--- The data Enclosed Below ---

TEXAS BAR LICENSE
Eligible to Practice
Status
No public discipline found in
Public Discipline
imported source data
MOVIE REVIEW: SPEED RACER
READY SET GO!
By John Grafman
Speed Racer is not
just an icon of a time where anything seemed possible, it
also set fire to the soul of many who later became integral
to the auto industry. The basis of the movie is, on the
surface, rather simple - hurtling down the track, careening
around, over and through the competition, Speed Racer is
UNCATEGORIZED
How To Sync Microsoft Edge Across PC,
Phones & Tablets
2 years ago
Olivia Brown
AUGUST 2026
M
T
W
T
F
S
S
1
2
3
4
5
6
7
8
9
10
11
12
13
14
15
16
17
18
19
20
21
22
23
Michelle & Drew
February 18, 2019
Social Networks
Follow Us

--- End of Enclosed The data ---
--- The data Enclosed Below ---

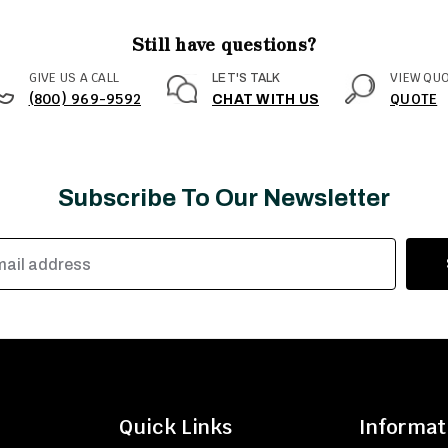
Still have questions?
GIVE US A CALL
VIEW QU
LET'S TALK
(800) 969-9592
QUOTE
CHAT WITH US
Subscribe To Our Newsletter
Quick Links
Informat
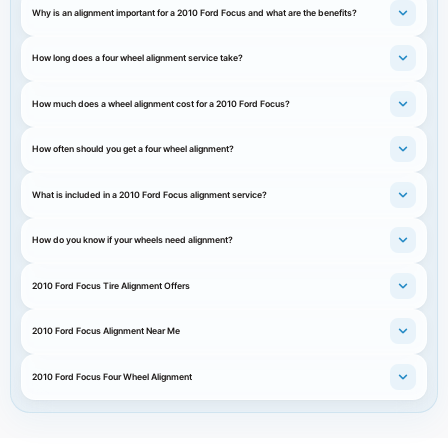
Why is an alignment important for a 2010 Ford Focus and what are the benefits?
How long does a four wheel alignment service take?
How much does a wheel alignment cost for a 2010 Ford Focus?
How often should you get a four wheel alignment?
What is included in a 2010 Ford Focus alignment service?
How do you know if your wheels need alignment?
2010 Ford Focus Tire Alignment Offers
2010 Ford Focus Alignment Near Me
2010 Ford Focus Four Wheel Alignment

--- End of Enclosed The data ---
--- The data Enclosed Below ---

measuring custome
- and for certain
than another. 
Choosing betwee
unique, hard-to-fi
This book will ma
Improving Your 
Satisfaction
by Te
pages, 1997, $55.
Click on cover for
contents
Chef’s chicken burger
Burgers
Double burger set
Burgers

--- End of Enclosed The data ---

== About this task ==
Go through the entries and return each line where the word "Focus" appears.

== Answer below ==
Why is an alignment important for a 2010 Ford Focus and what are the benefits?
How much does a wheel alignment cost for a 2010 Ford Focus?
What is included in a 2010 Ford Focus alignment service?
2010 Ford Focus Tire Alignment Offers
2010 Ford Focus Alignment Near Me
2010 Ford Focus Four Wheel Alignment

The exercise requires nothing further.